◆ Task instructions
Tally the lines in the rows below that contain the word "Vinh". Give only the number.

+++ Supplied records +++

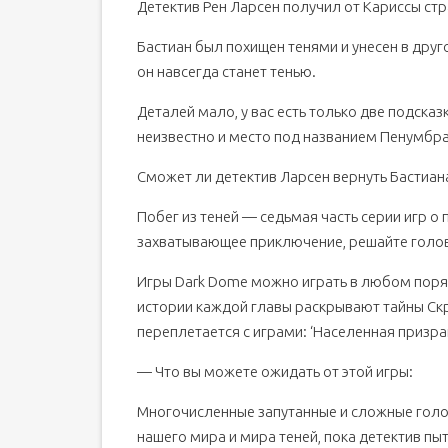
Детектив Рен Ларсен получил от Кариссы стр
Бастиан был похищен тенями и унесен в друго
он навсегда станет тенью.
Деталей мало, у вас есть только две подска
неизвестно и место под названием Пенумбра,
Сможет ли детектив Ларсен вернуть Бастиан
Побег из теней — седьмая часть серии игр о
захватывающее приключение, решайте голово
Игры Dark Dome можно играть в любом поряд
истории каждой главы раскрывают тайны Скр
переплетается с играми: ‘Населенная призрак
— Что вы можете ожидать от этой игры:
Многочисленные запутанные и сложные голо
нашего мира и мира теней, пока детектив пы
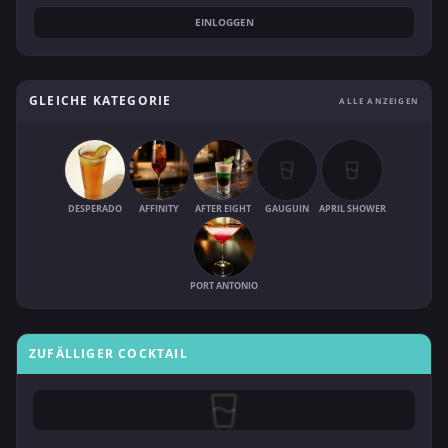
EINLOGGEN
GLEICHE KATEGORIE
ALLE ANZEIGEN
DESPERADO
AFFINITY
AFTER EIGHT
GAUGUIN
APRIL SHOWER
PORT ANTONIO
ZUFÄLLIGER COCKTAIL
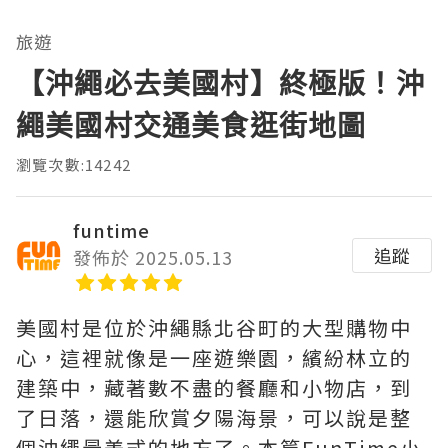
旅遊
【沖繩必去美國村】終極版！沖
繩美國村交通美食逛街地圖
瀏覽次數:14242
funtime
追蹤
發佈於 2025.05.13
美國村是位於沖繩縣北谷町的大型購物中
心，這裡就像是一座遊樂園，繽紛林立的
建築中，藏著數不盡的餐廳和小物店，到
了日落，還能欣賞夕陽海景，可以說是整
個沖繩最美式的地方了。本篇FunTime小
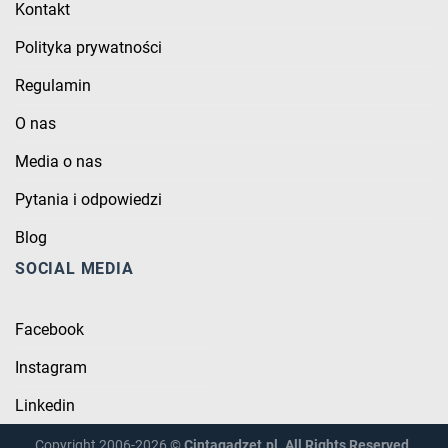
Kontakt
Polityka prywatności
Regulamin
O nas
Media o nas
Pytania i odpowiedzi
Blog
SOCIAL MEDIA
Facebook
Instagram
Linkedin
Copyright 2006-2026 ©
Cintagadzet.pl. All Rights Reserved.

+++
+++ Supplied records +++

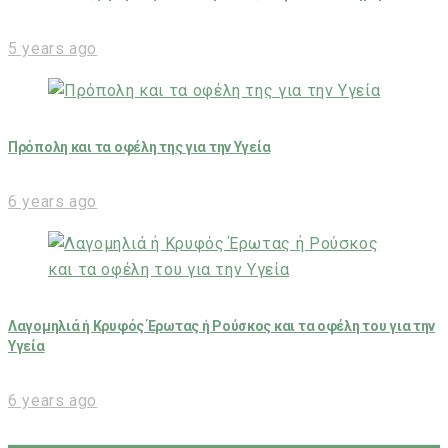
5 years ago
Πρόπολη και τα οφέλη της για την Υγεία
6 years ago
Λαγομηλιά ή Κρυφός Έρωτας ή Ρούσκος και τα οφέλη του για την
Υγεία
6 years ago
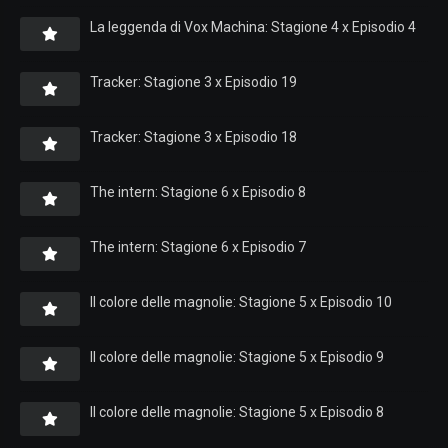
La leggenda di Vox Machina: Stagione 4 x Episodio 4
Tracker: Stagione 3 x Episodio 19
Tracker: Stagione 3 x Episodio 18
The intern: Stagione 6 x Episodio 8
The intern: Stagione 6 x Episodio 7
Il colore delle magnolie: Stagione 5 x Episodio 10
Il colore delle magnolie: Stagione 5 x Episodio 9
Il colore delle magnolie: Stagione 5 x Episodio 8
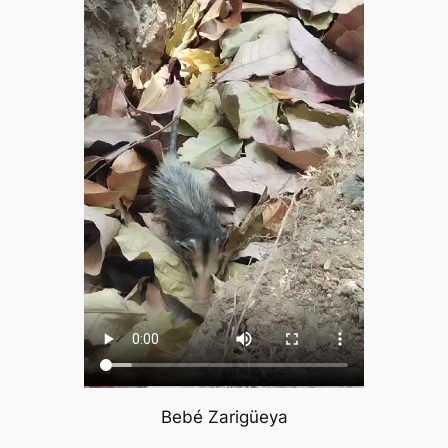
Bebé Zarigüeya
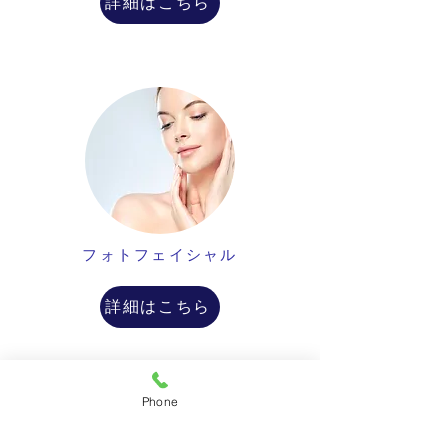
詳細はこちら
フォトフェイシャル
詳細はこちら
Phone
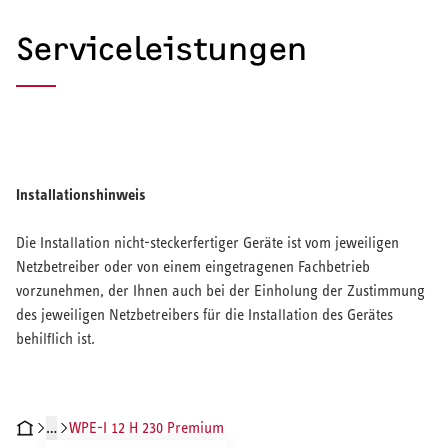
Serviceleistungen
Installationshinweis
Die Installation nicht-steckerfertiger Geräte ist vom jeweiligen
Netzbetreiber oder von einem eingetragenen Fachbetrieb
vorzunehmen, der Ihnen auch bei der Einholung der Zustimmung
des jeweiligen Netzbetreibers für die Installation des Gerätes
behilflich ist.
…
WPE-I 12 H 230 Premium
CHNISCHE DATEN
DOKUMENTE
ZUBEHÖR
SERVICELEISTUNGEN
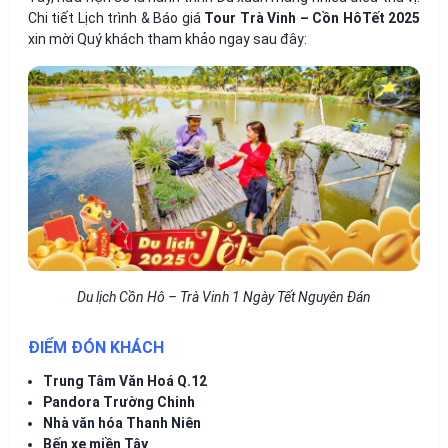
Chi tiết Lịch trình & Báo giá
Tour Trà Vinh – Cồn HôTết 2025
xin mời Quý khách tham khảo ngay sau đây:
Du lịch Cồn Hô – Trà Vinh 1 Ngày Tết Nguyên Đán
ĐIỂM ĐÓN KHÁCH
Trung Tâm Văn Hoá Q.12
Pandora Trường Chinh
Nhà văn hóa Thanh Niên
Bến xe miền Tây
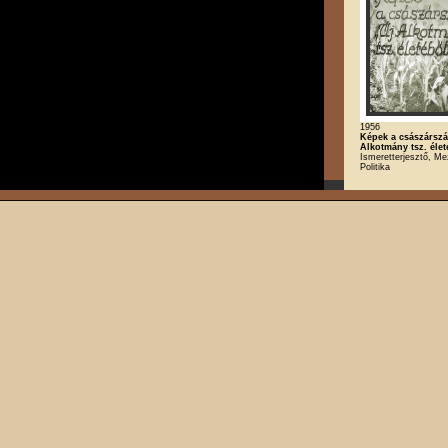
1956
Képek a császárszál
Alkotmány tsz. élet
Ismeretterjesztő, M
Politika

+++

◆ Response for this exercise
2